Constitution guarantees citizens' freedom of speech
By Xie Chuanjiao (China Daily)
Updated: 2008-03-17 07:07
Chinese citizens are guaranteed freedom of speech by the nation's Constitution, Zhang Jun, vice-president of the Supreme People's Court, said on Saturday.
"Citizens have the rights to express their ideas under the legal system, which includes suggestions to and criticisms of the government. These rights are protected by law and by the Constitution," Zhang said.
It is acceptable for people to criticize preparations for the Olympic Games or express their complaints, he added.
Zhang made the remarks in response to questions raised by foreign media at a press conference on the sidelines of the ongoing legislative session.
But Zhang added: "Freedom of speech does not mean you won't face punishment for slandering and insulting other people."
If the circumstances are serious enough to constitute a crime, those responsible shall be prosecuted, Zhang added.
At the same press conference, senior prosecutors said Chinese judiciary bodies had brought more than 70 criminal suspects back to China from more than 30 countries and regions since 1998, achieving "good results" in catching corrupt officials who had escaped overseas.

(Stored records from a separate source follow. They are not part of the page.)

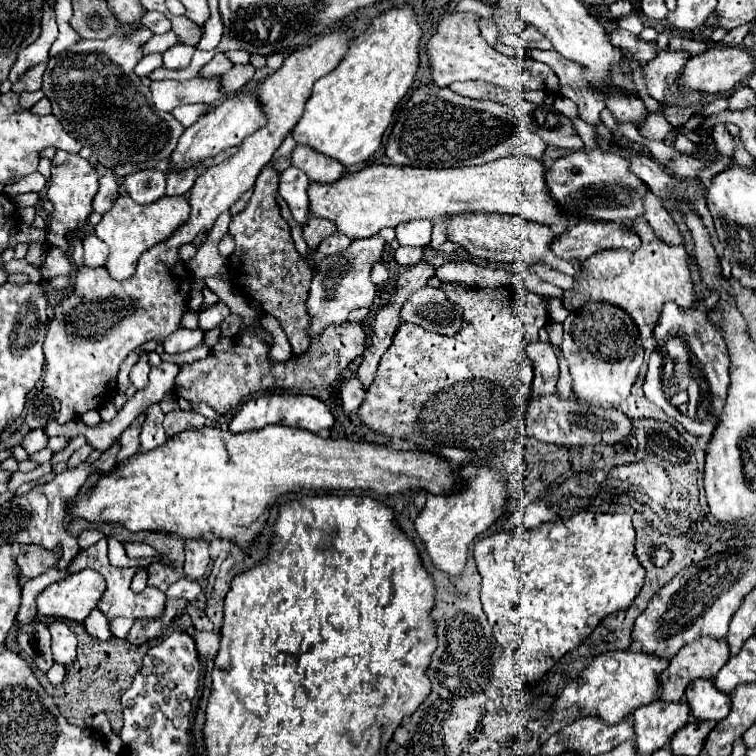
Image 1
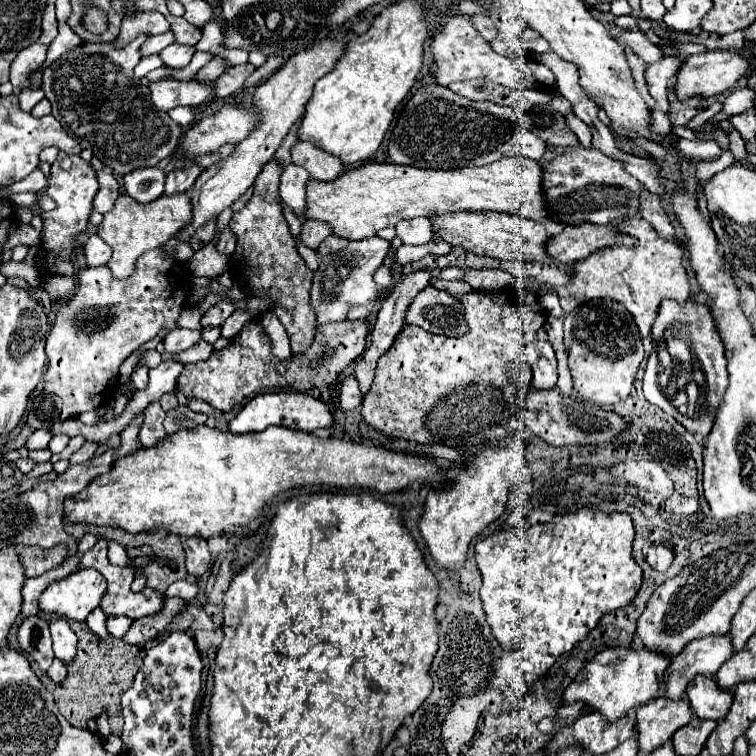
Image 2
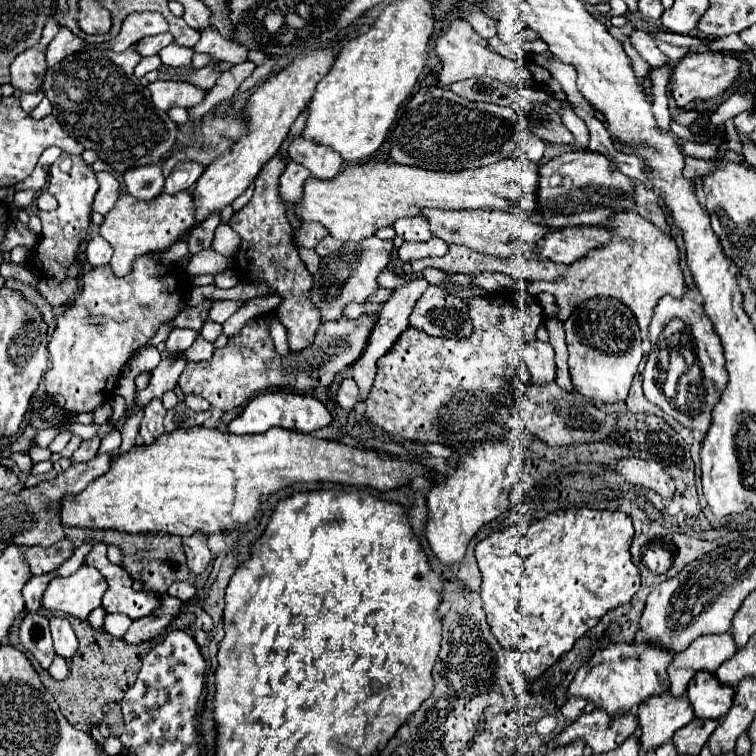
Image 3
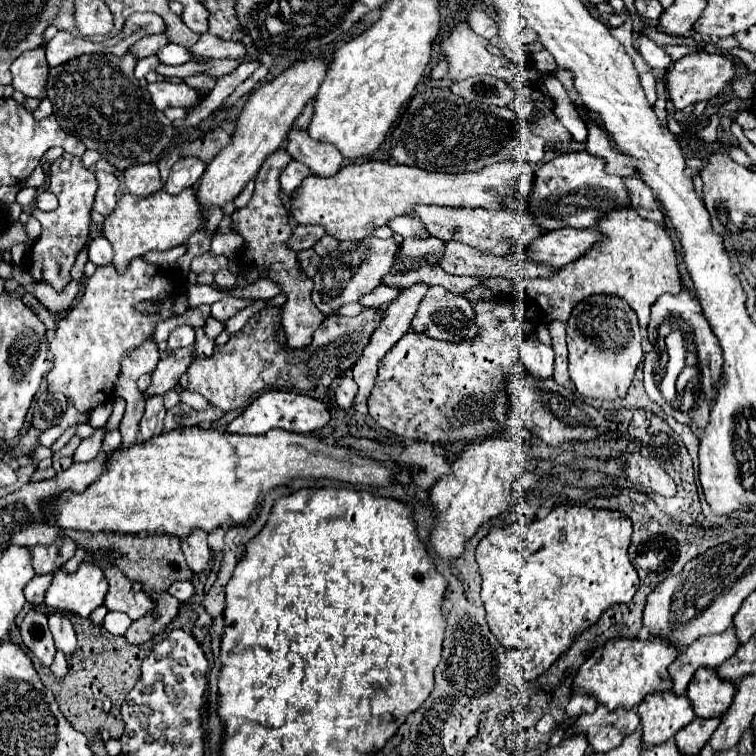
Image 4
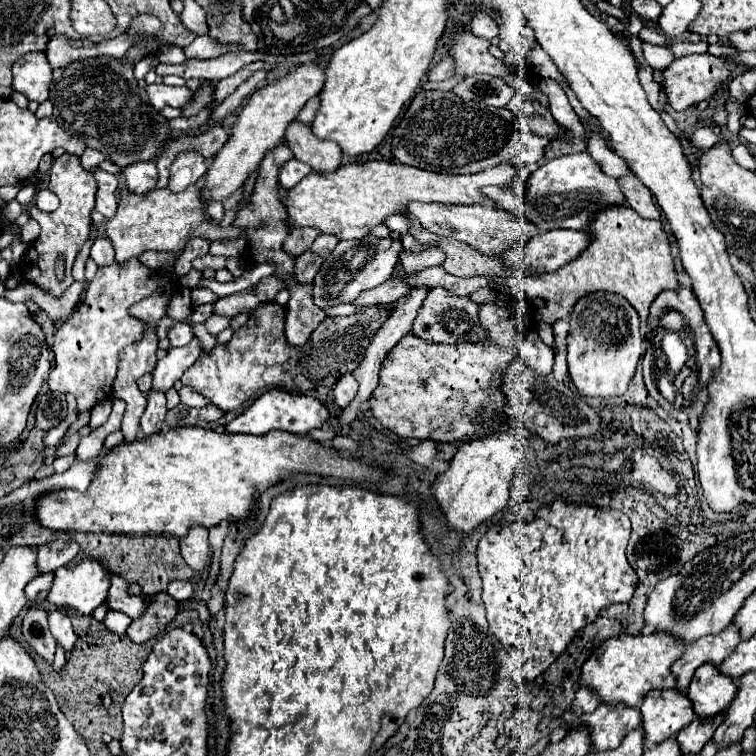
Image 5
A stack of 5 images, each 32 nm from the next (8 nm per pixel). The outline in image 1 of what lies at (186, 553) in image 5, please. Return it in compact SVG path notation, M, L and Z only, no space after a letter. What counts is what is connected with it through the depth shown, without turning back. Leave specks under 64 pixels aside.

"China has been active in seeking international cooperation in its fight against corruption," said Jiang Wei, president of Northeast China's Heilongjiang provincial high people's procuratorate.
The country has become one of the strongest supporters of the United Nations Anti-Corruption Convention.
The official said China has established an international mutual assistance mechanism to pursue corrupt officials who have fled the country.
The mechanism includes signing reciprocal juridical assistance agreements and extradition treaties, as well as cooperation with procuratorial departments in more than 80 countries and regions.
"Corruption is a common global issue targeted by every nation, and we have received abundant international cooperation in recent years," Jiang said.
The successful extradition from the United States of former Guangdong banker Yu Zhendong in 2004 was hailed as a powerful blow against corruption.
Yu was convicted of misappropriating $483 million before fleeing to the United States.
In Heilongjiang, a total of 13 criminal suspects involving job-related crimes have fled abroad since 1991, with five of them successfully returned to China.
"The cost of pursuing such criminal suspects is huge," Jiang said.
"But for those causing serious economic and social harm, procuratorates will spare no expense in bringing them to justice."
Chinese prosecutors are becoming more professional in their pursuit of corrupt officials.
Domestically they have successfully caught 4,547 criminal suspects in the past five years, especially thanks to enhanced cooperation with public security, customs and security departments.